Although more and more competitors claim “CUDA compatibility” or “easy migration,” compatibility is not the same as substitution. Ecosystem migration is the slowest system-level undertaking. A Meta engineer once publicly said: “If you don’t use NVIDIA, the engineering difficulty multiplies.” That’s not going to change anytime soon.
At the same time, NVIDIA is accelerating its push into higher-level AI infrastructure. It is advancing in areas like AI factories, digital twins, and enterprise-grade generative AI platforms. One of Huang’s most oft-repeated ideas is that AI is not a passing trend, but a new industrial revolution. Every business will have its own AI factory, just as every company once needed its own data center. No matter how models evolve or how many competing chips emerge, enterprise AI deployment will always involve steps like training, fine-tuning, inference, deployment, monitoring, and scheduling—and NVIDIA wants to be involved in all of them.
This explains why NVIDIA has recently launched increasingly dense, large-scale, system-level products—like the Blackwell platform, GB300 superchip, NVL72 full rack systems, and AI supercomputer solutions. NVIDIA isn’t just selling GPUs anymore, but “ready-to-deploy AI factory modules,” which cloud providers, national compute centers, and large model companies can purchase outright. It’s a higher-margin, more controllable, and harder-to-replace market.

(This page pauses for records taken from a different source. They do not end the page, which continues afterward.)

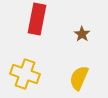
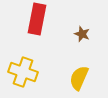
brown star: rotated 14 degrees counterclockwise
yellow cross: moved 2 px left, 2 px up
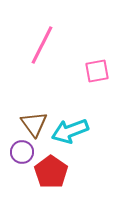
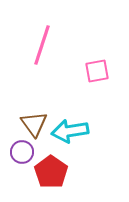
pink line: rotated 9 degrees counterclockwise
cyan arrow: rotated 12 degrees clockwise
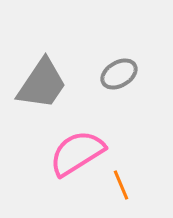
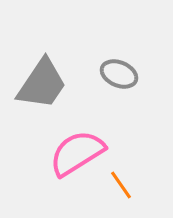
gray ellipse: rotated 54 degrees clockwise
orange line: rotated 12 degrees counterclockwise
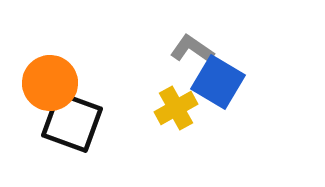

In the medium to long term, the growth logic for AI infrastructure remains unchanged—and is becoming even clearer. The number of AI models is increasing, inference workloads are exploding, and countries around the world are building local data centers and local AI production capabilities. Training demand remains strong, but inference demand will be an order of magnitude larger—and inference also requires massive amounts of high-performance chips, networks, memory, and software stacks. NVIDIA is clearly well ahead in laying out for this, whether it’s Transformer engines, inference acceleration, low-power cluster designs, or deep collaboration with major cloud vendors.
NVIDIA’s future direction is not to defeat any one specific chip company, but to continue establishing itself as the underlying operating system of the AI world. As long as the industry continues to expand, as long as companies keep building their own AI factories, digital twin factories, and localized model systems, NVIDIA will remain the most reliable foundational layer.
The Real Threat: Outside the Game
Looking back at the whole narrative, we find an interesting paradox: the greatest threat to NVIDIA doesn’t come from AMD, Intel, or cloud providers’ in-house chips—but from wavering market confidence in the future of AI.
Technologically, NVIDIA still has the capacity to respond. Whether it’s the deep entrenchment of the CUDA ecosystem, the network moat built by InfiniBand, or its full-stack capabilities from chips to systems—these all make it difficult to truly replace in the short term. But the logic of capital markets is different—when investors begin to question the ROI of AI investments, when the “bubble” narrative drowns out growth metrics, even the most stellar earnings reports from NVIDIA can’t escape valuation corrections.